By recognizing these risks, we hope to show the study’s shortcomings and suggest areas for further development.

Conclusion

This study highlights the revolutionary potential of deep learning in medical imaging, namely in the use of sophisticated CNNs for the categorization of OC. With an astounding 99.74% accuracy rate, our suggested OvCan-FIND model marks a substantial breakthrough in OC detection. By showing how task-specific deep learning architectures can outperform conventional models in terms of accuracy and dependability, this work advances the discipline. By contrasting our model with well-known architectures like Xception, ResNet152V2, MobileNet, MobileNetV2, VGG16, VGG19, and Inception V3, we show how CNN-based classification has changed over time and position our model as a new standard for OC detection efficiency and accuracy. This study demonstrates the need for customized AI-driven methods in medical imaging and demonstrates how well-suited deep learning solutions may greatly enhance diagnostic performance.

Practically speaking, the OvCan-FIND model provides significant benefits in actual clinical settings. In order to improve patient outcomes and lower OC-related mortality rates, early detection, and prompt care are essential, and its high classification accuracy lowers diagnostic errors. Additionally, our approach guarantees improved generalizability across various histopathology datasets by tackling overfitting and performance instability, which makes it a feasible option for automated and objective OC classification. The increased dependability of AI-based diagnostic tools may reduce the workload for pathologists, reduce interpretive subjectivity, and speed up clinical judgment, all of which could result in a more effective and easily accessible cancer diagnosis.

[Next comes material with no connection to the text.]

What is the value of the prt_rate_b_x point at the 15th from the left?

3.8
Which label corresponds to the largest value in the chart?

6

This study has certain limitations in spite of these contributions. First, even though our model shows excellent accuracy, more testing is necessary to confirm its resilience across various imaging scenarios and patient demographics. Second, because of the dependence on histopathology pictures, real-time applicability in a clinical context is still unknown, which calls for future research to combine multimodal data, including genetic and radiological information, for a more thorough diagnosis approach. Last but not least, even while deep learning models are capable of achieving high classification accuracy, they frequently function as “black-box” systems, which restricts interpretability and clinician confidence in diagnoses made by AI. It will be necessary to address these issues in order to ensure smooth clinical adoption.

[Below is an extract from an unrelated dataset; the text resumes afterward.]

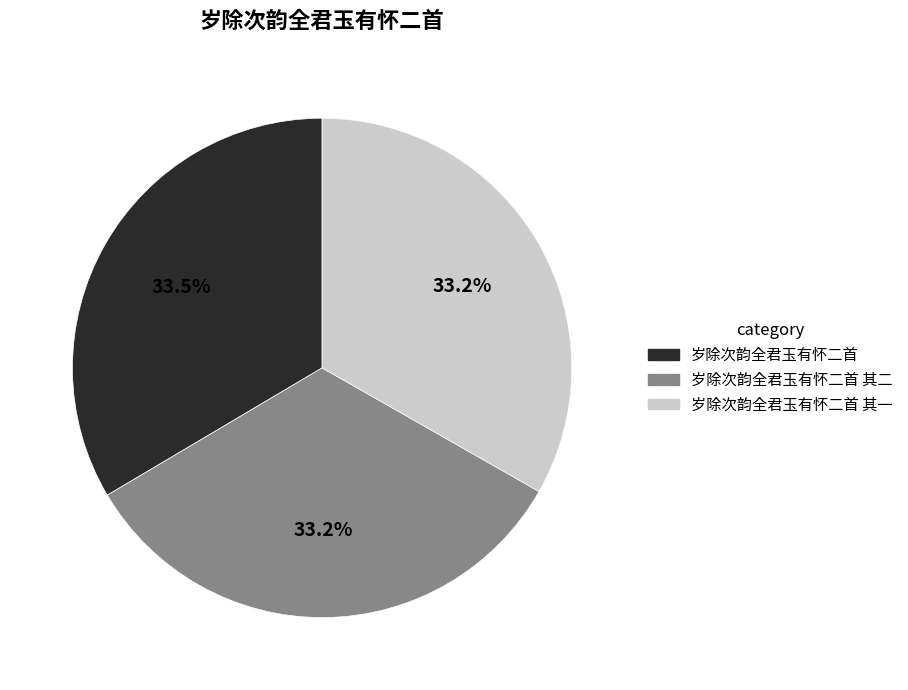

Is there any slice that represents more than half of the pie?

No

Future studies ought to look in a number of ways. First, using multi-modal fusion techniques that combine genomic, radiographic, and histopathological data may improve diagnosis precision and offer a more comprehensive understandings of the course and outcome of OC. Second, better decision-making and more clinician trust would result from research into explainable AI (XAI) strategies to increase model transparency. Finally, the accessibility and effect of the OvCan-FIND model would be greatly increased by creating computationally efficient and lightweight versions for real-time deployment in clinical settings, especially in contexts with restricted resources. These developments have the potential to further transform AI-powered cancer diagnostics and move oncology closer to precision and personalized medicine.